▶ **Exercise aim**
Your answer should be the lines below from the one with "Larimer County will" to the one with "Water and Mineral Rights", both included, given again exactly and with nothing added.

Stored data entries:

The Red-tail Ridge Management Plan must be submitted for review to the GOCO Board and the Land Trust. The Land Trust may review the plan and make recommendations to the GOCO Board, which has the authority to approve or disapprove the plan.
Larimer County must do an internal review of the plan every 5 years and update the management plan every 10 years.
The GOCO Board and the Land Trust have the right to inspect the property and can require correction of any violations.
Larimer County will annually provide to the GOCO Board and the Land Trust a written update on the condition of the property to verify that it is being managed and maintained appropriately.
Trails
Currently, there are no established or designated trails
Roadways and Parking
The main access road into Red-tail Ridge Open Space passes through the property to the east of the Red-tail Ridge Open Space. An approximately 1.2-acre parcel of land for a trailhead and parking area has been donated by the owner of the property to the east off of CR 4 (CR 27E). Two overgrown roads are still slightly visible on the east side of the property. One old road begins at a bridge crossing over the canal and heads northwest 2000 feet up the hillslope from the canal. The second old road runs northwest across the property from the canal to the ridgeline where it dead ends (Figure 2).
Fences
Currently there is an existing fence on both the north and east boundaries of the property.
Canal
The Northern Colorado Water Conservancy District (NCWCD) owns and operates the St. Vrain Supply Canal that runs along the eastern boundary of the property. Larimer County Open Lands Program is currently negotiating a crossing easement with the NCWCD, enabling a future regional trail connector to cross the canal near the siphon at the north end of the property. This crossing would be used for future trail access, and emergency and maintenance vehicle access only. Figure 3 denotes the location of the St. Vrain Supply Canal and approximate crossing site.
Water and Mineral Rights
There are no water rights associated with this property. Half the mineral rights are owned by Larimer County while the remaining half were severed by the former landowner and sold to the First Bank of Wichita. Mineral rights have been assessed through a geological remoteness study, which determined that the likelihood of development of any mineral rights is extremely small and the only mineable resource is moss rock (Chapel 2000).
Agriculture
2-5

--

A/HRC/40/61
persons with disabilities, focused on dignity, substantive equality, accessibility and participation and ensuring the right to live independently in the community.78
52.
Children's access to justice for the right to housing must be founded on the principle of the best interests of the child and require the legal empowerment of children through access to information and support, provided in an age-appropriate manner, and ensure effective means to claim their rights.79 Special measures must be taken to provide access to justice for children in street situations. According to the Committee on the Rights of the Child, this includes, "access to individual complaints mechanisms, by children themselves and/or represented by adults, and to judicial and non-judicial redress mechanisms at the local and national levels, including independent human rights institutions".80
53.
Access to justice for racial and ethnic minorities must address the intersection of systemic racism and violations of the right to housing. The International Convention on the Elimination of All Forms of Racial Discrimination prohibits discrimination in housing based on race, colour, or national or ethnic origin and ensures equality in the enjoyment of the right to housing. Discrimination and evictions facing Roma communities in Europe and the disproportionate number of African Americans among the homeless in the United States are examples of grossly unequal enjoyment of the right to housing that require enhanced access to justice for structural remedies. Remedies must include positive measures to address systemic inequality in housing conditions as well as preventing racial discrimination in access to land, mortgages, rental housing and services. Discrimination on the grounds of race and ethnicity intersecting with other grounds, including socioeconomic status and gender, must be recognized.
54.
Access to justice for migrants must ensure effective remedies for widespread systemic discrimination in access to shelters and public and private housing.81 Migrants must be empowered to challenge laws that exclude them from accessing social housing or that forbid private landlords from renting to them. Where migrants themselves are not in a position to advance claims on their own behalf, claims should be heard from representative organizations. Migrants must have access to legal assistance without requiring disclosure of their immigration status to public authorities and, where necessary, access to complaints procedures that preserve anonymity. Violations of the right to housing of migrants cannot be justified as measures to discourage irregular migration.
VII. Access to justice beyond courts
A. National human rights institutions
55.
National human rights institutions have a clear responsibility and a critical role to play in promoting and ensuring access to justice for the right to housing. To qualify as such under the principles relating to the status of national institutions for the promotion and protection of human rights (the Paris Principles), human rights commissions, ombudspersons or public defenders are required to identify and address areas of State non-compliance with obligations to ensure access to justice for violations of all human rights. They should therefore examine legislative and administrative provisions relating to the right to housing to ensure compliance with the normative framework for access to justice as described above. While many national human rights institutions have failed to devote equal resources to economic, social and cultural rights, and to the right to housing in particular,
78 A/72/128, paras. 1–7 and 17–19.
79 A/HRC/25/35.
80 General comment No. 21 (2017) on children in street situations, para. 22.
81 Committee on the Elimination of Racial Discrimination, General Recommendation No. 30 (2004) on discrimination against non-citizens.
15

==

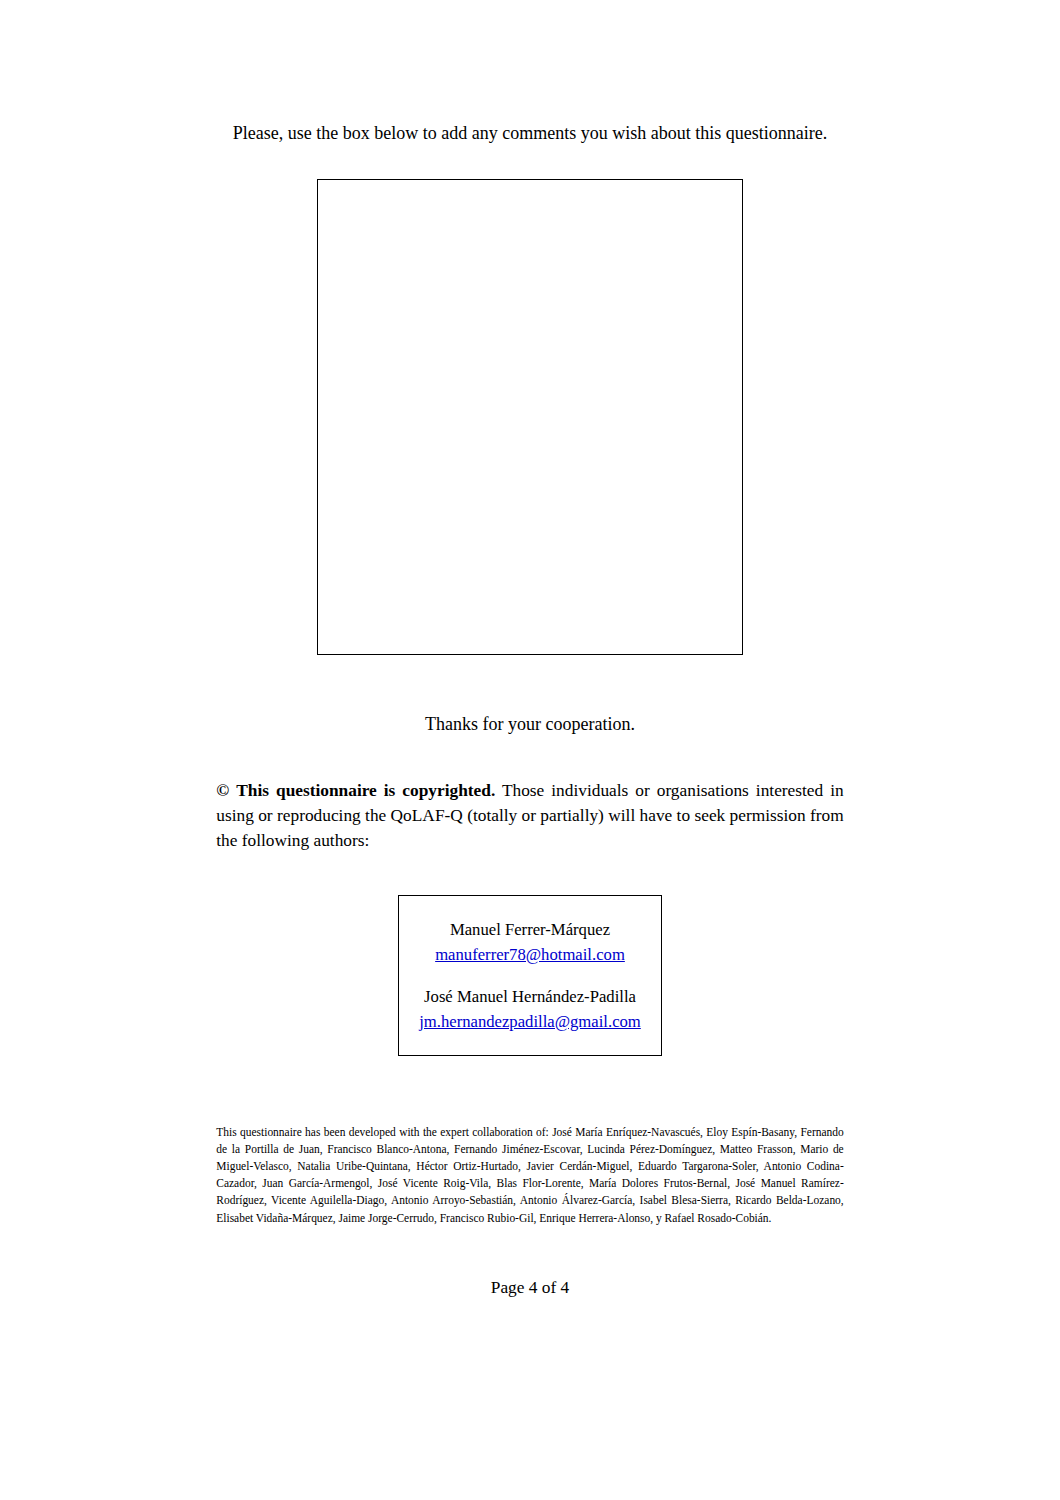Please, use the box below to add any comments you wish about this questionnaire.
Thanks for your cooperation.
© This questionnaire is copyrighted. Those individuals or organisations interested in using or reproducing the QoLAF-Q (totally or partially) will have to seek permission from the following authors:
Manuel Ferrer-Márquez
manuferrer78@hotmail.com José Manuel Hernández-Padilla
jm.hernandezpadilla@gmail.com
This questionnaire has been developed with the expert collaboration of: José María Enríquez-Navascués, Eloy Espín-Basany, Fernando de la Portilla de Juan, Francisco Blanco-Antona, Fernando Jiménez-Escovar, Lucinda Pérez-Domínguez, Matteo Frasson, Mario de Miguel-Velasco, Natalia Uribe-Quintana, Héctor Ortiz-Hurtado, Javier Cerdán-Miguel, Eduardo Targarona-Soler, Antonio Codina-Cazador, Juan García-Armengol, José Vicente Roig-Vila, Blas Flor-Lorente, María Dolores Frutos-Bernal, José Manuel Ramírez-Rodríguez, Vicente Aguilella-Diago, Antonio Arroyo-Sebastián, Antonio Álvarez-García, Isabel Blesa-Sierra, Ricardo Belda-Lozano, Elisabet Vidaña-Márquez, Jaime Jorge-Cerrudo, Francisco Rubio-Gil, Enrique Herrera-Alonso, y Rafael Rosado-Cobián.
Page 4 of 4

▶ **Solution**
Larimer County will annually provide to the GOCO Board and the Land Trust a written update on the condition of the property to verify that it is being managed and maintained appropriately.
Trails
Currently, there are no established or designated trails
Roadways and Parking
The main access road into Red-tail Ridge Open Space passes through the property to the east of the Red-tail Ridge Open Space. An approximately 1.2-acre parcel of land for a trailhead and parking area has been donated by the owner of the property to the east off of CR 4 (CR 27E). Two overgrown roads are still slightly visible on the east side of the property. One old road begins at a bridge crossing over the canal and heads northwest 2000 feet up the hillslope from the canal. The second old road runs northwest across the property from the canal to the ridgeline where it dead ends (Figure 2).
Fences
Currently there is an existing fence on both the north and east boundaries of the property.
Canal
The Northern Colorado Water Conservancy District (NCWCD) owns and operates the St. Vrain Supply Canal that runs along the eastern boundary of the property. Larimer County Open Lands Program is currently negotiating a crossing easement with the NCWCD, enabling a future regional trail connector to cross the canal near the siphon at the north end of the property. This crossing would be used for future trail access, and emergency and maintenance vehicle access only. Figure 3 denotes the location of the St. Vrain Supply Canal and approximate crossing site.
Water and Mineral Rights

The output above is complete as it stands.